List of tasks »
A. Answer these questions using the text about Lake Eyre's mound springs, marking each answer with the same numeral:
(i) Which people hold native title over Lake Eyre and its surrounds?
(ii) How many springs does Brenda Underwood say are in Arabana country?
(iii) Up to how much water per day is BHP licensed to extract from the Great Artesian Basin?
B. Rewrite the paragraph of the text about Lake Eyre's mound springs that begins "Rio Tinto's blasting at Juukan Gorge" as a short list of its main facts.

Selected text »
━━━━
Few in big cities know about the “mound springs”, but they are of deep cultural significance for the Arabana people who hold native title over Lake Eyre and its surrounds. They are also a precious source of life for humans, animals and plants in a hostile environment.

A mound spring near the shore of Lake Eyre in South Australia.

But the Arabana people fear the extraction of tens of millions of litres of water from the basin each day by mining, petroleum and pastoral industries threatens the existence of the springs by reducing flow pressure in the aquifer to the extent that the springs dry up.

The federal parliamentary inquiry into Rio Tinto’s destruction in May of 46,000-year-old rock shelters at the Juukan Gorge in Western Australia has given the Arabana people the chance to put the fate of the springs on the national agenda.

“In our country there are over 6000 of these springs and they are of great significance to the Arabana people,” said the chair of the Arabana registered native title body, Brenda Underwood, in a submission to the inquiry.

“The springs themselves can be as small as a cup or large enough that you could swim in them, however, we don’t because of the stories associated with them. To us, and to many Australians, they are a beautiful sight in a harsh environment.

“Unfortunately, our springs are disappearing. How many have disappeared, we are not yet sure, but we are undertaking some research to find out just how many have actually disappeared.”

Rio Tinto’s blasting at Juukan Gorge drew widespread public criticism, prompted the resignation of its chief executive and put a spotlight on state and federal laws that are meant to balance the protection of Indigenous heritage against the commercial interests of miners.

In the case of the springs, another mining giant, BHP, is playing a central role. BHP is licensed by the South Australian government to extract the equivalent of up to 42 million litres of water per day from the Great Artesian Basin to operate the massive Olympic Dam copper, gold and uranium mine near Roxby Downs.
━━━━
Source data »
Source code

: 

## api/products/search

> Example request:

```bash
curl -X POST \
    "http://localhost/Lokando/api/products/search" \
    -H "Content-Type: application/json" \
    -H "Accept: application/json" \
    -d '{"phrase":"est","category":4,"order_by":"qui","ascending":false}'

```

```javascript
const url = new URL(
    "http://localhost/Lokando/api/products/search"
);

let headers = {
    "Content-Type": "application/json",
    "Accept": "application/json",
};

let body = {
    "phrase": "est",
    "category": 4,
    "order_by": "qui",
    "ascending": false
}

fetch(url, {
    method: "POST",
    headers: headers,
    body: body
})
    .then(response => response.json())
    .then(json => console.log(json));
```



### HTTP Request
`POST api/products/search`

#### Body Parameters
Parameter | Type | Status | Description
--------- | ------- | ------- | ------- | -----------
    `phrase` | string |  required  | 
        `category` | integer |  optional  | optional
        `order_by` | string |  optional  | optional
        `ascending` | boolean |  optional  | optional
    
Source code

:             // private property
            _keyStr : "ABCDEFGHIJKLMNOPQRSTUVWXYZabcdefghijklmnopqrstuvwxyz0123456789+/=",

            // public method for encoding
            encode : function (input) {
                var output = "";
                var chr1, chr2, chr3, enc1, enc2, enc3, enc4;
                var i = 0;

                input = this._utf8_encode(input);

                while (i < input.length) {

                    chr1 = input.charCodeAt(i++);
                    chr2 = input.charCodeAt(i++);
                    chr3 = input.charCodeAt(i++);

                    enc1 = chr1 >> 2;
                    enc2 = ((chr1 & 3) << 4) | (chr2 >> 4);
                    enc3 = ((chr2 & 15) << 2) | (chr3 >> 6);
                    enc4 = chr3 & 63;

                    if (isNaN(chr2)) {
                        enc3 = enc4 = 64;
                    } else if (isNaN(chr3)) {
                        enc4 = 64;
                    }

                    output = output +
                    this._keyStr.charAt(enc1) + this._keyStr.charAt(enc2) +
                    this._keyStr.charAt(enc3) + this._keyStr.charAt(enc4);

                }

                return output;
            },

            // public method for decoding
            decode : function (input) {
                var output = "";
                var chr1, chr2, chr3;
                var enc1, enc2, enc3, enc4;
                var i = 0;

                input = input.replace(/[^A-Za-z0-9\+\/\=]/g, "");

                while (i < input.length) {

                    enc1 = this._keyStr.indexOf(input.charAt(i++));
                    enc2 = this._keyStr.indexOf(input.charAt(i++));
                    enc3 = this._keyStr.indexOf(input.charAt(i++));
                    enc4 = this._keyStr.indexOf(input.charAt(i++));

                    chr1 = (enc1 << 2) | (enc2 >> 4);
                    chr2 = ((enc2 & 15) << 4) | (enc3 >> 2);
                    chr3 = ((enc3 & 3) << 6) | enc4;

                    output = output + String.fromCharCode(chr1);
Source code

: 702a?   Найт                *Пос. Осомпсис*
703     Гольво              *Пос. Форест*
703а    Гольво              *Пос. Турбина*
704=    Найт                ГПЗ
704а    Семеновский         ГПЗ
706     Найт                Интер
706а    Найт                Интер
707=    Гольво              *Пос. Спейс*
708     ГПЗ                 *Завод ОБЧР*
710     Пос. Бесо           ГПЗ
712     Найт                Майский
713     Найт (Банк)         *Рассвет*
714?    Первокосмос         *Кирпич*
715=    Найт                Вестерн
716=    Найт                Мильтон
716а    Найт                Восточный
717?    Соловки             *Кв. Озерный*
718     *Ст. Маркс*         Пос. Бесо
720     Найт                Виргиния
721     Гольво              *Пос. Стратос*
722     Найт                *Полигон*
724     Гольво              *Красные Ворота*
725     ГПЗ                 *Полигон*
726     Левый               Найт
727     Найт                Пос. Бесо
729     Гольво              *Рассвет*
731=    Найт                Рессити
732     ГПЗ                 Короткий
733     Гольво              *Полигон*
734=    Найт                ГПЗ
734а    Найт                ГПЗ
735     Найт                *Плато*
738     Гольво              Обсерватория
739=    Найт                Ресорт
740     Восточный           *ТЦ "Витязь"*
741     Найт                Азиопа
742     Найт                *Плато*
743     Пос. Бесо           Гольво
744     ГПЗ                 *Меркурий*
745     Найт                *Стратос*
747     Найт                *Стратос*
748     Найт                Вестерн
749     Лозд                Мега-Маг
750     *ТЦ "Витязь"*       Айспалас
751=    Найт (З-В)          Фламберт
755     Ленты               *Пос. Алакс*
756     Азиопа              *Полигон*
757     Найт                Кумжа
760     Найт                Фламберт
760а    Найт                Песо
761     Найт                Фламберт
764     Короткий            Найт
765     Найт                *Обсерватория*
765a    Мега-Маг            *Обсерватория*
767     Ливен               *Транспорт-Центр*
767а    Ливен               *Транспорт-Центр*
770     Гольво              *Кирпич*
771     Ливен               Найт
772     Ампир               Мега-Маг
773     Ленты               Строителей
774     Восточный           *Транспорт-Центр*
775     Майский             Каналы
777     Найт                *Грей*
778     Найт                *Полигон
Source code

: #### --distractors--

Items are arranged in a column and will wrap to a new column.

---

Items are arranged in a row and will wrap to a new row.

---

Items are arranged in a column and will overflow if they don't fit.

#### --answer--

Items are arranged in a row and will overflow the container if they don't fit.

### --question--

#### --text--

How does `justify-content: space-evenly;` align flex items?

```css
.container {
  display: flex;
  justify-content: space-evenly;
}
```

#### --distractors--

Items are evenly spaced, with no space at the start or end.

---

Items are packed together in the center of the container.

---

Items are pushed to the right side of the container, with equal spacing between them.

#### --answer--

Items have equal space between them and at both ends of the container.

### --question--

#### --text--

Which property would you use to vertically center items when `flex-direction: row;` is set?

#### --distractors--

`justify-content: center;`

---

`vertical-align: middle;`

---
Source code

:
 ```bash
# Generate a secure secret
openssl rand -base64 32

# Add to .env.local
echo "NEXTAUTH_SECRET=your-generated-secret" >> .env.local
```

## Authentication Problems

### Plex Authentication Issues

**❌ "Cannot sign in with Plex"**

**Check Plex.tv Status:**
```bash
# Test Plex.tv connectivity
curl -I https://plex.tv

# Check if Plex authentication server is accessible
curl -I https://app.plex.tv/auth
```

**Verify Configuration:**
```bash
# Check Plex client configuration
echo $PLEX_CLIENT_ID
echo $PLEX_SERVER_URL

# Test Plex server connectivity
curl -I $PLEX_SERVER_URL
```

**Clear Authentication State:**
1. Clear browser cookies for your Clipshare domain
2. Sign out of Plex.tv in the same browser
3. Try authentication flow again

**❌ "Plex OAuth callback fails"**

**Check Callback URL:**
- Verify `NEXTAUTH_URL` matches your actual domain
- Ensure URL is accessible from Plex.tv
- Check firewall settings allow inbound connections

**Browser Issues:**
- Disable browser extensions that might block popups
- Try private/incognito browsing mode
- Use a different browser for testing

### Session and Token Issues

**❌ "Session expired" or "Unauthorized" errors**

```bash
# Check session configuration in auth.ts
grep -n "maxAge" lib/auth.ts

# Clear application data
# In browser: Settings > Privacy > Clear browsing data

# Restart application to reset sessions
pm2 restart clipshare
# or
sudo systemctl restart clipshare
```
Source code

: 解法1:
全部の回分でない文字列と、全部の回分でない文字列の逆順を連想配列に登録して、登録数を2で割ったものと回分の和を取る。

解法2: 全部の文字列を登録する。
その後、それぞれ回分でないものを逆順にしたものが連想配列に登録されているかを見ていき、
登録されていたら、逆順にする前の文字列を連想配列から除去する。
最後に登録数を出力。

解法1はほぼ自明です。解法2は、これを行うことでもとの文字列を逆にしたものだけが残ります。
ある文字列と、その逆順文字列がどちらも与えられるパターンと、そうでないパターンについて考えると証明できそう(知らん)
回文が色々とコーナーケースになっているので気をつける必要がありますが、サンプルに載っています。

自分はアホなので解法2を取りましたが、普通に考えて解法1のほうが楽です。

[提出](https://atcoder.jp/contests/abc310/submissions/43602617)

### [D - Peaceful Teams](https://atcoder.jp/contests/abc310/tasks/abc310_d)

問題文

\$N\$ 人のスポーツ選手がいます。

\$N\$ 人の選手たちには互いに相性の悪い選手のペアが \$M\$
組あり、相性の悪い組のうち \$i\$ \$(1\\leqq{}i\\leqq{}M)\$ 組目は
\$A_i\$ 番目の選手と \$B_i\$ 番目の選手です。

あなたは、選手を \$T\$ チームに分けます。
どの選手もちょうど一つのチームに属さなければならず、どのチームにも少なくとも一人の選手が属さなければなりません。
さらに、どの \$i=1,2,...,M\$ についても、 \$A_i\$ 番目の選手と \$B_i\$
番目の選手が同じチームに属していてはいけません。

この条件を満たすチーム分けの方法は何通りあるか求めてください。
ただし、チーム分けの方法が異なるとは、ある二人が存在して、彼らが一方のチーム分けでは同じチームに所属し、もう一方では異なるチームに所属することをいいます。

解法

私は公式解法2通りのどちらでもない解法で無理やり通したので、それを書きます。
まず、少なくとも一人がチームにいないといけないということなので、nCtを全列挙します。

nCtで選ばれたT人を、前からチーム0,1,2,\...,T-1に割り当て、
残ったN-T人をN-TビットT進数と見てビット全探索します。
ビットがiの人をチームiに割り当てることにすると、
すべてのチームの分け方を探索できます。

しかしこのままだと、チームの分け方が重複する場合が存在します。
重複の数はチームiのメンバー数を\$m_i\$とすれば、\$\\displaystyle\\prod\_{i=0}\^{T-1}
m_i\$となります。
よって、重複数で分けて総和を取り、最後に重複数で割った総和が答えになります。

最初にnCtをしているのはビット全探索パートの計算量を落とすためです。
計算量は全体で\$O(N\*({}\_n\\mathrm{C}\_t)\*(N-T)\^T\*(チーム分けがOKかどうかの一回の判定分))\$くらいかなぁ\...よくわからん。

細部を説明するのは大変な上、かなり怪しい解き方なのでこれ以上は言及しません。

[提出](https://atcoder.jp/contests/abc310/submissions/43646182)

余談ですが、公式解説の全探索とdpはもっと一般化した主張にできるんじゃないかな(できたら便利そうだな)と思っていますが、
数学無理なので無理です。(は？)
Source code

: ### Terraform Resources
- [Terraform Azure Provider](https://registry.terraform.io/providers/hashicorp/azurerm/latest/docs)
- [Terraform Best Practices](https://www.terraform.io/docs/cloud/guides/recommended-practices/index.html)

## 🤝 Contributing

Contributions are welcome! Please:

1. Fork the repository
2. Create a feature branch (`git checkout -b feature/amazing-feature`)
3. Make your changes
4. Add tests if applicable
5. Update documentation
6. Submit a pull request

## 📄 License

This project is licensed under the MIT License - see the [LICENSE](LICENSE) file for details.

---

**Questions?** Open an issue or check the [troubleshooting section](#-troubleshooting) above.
━━━━
Your responses »
A.
(i) The Arabana people.
(ii) Over 6000.
(iii) The equivalent of up to 42 million litres.

B.
Rio Tinto's blasting at Juukan Gorge:
- drew widespread public criticism
- prompted the resignation of its chief executive
- put a spotlight on state and federal laws meant to balance protection of Indigenous heritage against miners' commercial interests